Women "don't deserve to drive because they only have a quarter of a brain". That's according to one Saudi cleric anyway.
Women only have half a brain to begin with but when they go out shopping they "end up with only a quarter" claimed Sheikh Saad Al-Hijri in a lecture on "the evils of women driving".
Not unexpectedly, social media had something to say about his views.
The cleric, who is head of fatwas (legal opinions) in the kingdom's Assir governorate, was banned on Thursday from preaching, leading prayers and other religious activities.
Women are not allowed to drive in the kingdom and have protested against the restriction in the past.
A video of the comments has been widely circulated in Saudi Arabia since it emerged on Wednesday night and has sparked huge reaction.
An Arabic hashtag that translates in English to "Al-Hijri says women have a quarter of a brain" was used 119,000 times in 24 hours.
Many comments were critical.
You might also like:
"I swear to God those who have a quarter of a brain are you and your likes who handed you platforms to deliver hardline views.
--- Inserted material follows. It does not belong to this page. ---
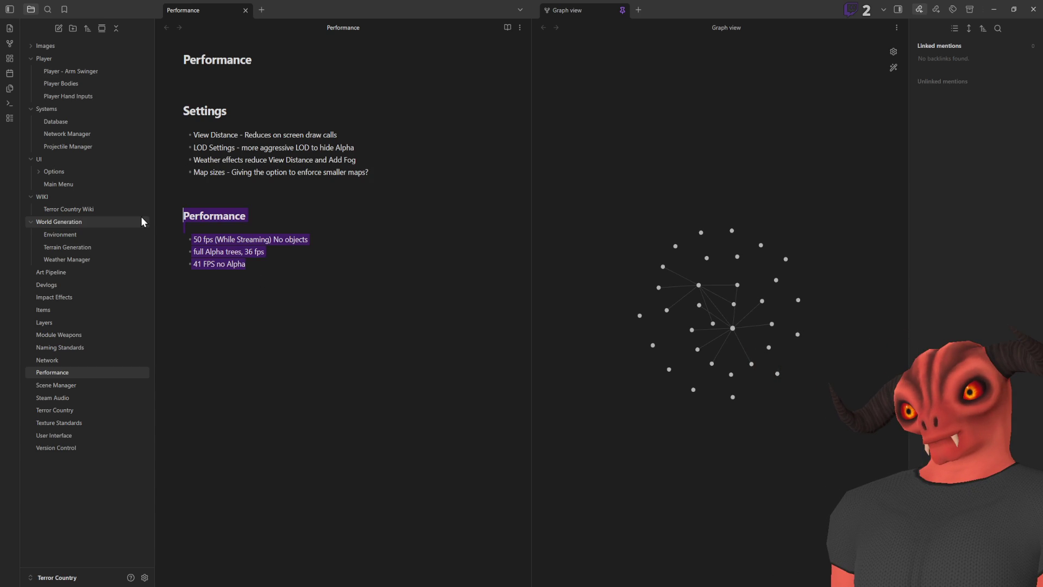
click(309, 261)
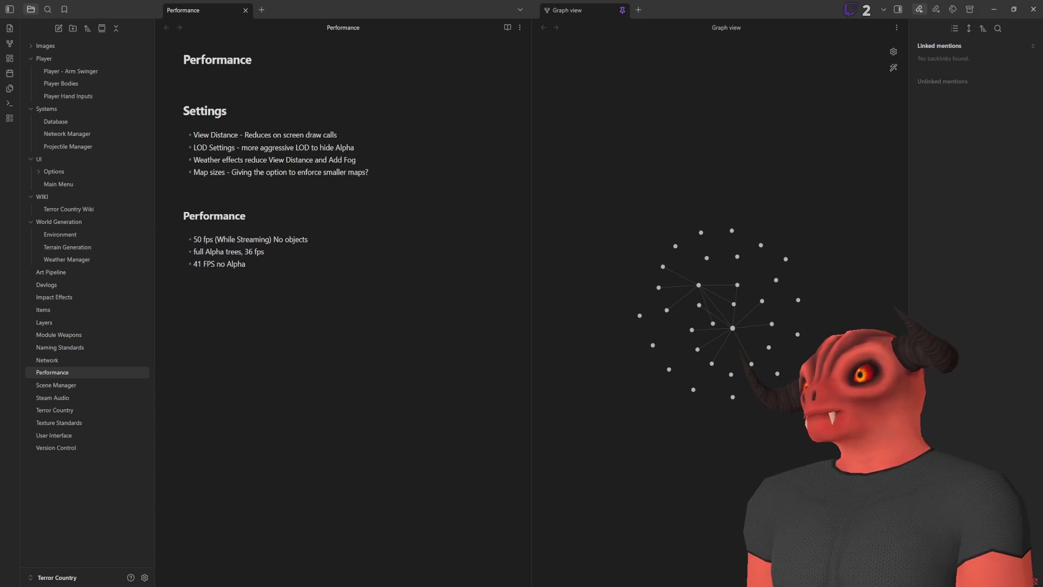
key(alt+Tab)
It is the woman who raises man and she is the core of success," commented Shik on Twitter.
The ban is not sufficient in combating the views held by the cleric, suggested social media user Naqaa: "Even if Al-Hijri was banned from preaching, leading prayers and issuing fatwas, there are many others with dark beards who issue provocative fatwas."
Others suggested his comments were disrespectful to the sheikh's mother.
"She became pregnant with him, gave birth to him, raised him, spent sleepless nights for him until he grew up and now he calls her a woman with a quarter of a brain. He and his like must be banned from appearing anywhere," wrote Twitter user Saud.
But some supported the cleric.
One hashtag, "Al-Hijri is with the woman, not against her", was used in support of the cleric with 20,000 tweets in 24 hours.
"Our Sheikh Saad al-Hijri is careful about our daughters and sisters. He did not make a mistake that required his suspension. O' governor of Assir, fear God and do not obey the secularists," wrote Abdul-Rahman Ahmad Assiri on Twitter.
Another user commented, "I am a woman and what the sheikh said is correct. The brain of the woman is completely different from that of the man because the woman's brain is often associated with emotion."
The ban on the cleric is intended to "limit the exploitation of preaching platforms to suggest opinions and views that cause controversy in society and detract from the value of human beings," according to a spokesperson for Assir province.